Hospital looking into case of 14-year-old patient who sought care

HALIFAX — A children’s hospital in Halifax says it is reviewing the case of a 14-year-old girl who sought care there, but whose mother says was turned away only to be admitted after police returned her to the facility hours later.

A spokesman for the IWK Health Centre said Wednesday that it couldn’t comment on the specific matter, but that the hospital was looking into what happened and would see if there are procedures that should be changed.

“We continually review and look at policy and procedures to ensure we are providing the best care,” Nick Cox said in an interview.

“The situation this week is another opportunity to pause and see how things work and see if there are any changes to be made.”

Provincial Health Minister Leo Glavine said in an email that he was concerned the girl’s family was disappointed with the care that they received, but that it appeared staff at the hospital followed proper procedures.

He said his staff looked into the issue and “we are satisfied that appropriate process was followed. I’m confident that the IWK will address any concerns or issues stemming from this matter.”

Vicky Morinville says her adopted daughter was taken to the children’s hospital by ambulance after she became highly agitated and aggressive at their home Sunday morning.

Morinville says the young teen has fetal alcohol spectrum disorder and had been eating and sleeping less over the last month, as well as becoming more impulsive, aggressive and difficult to manage.

She says that culminated with a discussion with the mobile mental health line and then a call from the young girl to a non-emergency police line, in which she said she was hurting her mother.

Police went to the house and an ambulance was called to take her to the emergency department, where Morinville said she was put in a secure room and seen by a psychiatric resident.
==========
> _TASK REQUIREMENTS_
1. According to the hospital news report, what disorder does the 14-year-old girl have?
2. Carry the news report about the 14-year-old patient forward from its last sentence.
The listing that comes next has no connection to the news report about the hospital.

> _ENTRIES SHOWN_
==========
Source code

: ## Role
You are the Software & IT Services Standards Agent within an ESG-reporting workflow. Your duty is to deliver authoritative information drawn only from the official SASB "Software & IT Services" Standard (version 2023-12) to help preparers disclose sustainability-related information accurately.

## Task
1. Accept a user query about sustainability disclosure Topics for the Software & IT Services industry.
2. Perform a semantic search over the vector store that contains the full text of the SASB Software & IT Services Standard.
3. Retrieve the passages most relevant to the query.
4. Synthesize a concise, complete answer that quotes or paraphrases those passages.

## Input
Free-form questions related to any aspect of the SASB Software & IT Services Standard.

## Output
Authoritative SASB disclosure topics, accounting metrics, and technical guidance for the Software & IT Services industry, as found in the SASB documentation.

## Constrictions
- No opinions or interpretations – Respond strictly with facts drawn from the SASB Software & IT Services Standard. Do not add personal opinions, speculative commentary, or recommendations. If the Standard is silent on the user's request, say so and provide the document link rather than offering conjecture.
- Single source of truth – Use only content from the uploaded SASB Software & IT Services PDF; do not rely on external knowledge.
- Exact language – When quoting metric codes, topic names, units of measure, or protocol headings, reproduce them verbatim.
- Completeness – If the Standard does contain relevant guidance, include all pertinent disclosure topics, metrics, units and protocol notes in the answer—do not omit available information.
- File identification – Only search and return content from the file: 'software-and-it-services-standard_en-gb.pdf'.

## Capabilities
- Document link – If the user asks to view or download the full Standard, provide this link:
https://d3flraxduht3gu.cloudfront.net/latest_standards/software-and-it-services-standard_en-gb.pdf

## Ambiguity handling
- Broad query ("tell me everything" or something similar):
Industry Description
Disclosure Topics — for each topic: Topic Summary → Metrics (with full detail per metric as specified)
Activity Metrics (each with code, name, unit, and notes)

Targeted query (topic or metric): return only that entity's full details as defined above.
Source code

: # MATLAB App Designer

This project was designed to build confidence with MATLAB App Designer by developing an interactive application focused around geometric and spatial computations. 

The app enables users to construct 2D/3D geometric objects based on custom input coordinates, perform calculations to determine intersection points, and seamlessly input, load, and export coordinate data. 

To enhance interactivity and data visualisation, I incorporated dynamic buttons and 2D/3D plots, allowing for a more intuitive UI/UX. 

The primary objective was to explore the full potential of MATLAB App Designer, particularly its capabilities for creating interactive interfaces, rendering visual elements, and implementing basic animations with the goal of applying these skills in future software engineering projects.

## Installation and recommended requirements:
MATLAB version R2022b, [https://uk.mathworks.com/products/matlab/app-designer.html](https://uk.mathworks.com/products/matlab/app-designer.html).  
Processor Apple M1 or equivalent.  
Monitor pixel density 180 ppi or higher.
==========
> _EXPECTED OUTPUTS_
1. Fetal alcohol spectrum disorder.

2.
She says she told staff she wanted her daughter to be admitted and thoroughly assessed.

“They felt it was just a continuation of her usual behaviours and that she would not be admitted, that she wasn’t considered a danger to herself or anyone else,” Morinville said adding that her daughter has an IQ of just 52.

“This was a child who had been combative towards security, towards the police and towards the paramedics.”

Morinville says she left with her daughter, but that she became aggressive in the parking lot and began assaulting her mother. Police arrived, arrested her and took her to the station.

Morinville said the girl was taken back to the hospital at about 10 p.m. after officers saw her hurting her head in the area where she was being held.

Const. Pierre Bourdages of the Halifax police would only say that she was becoming a danger to herself and was arrested under the Involuntary Psychiatric Treatment Act, which allows someone to be held until they’re seen by a doctor.

The girl was admitted at the IWK and Morinville said she remained in hospital Wednesday, and was receiving good care.

 “This is something I would have liked to have happen without all this drama,” Morinville said. “This should not have happened for her to receive the care because at this point, she’s receiving amazing care.”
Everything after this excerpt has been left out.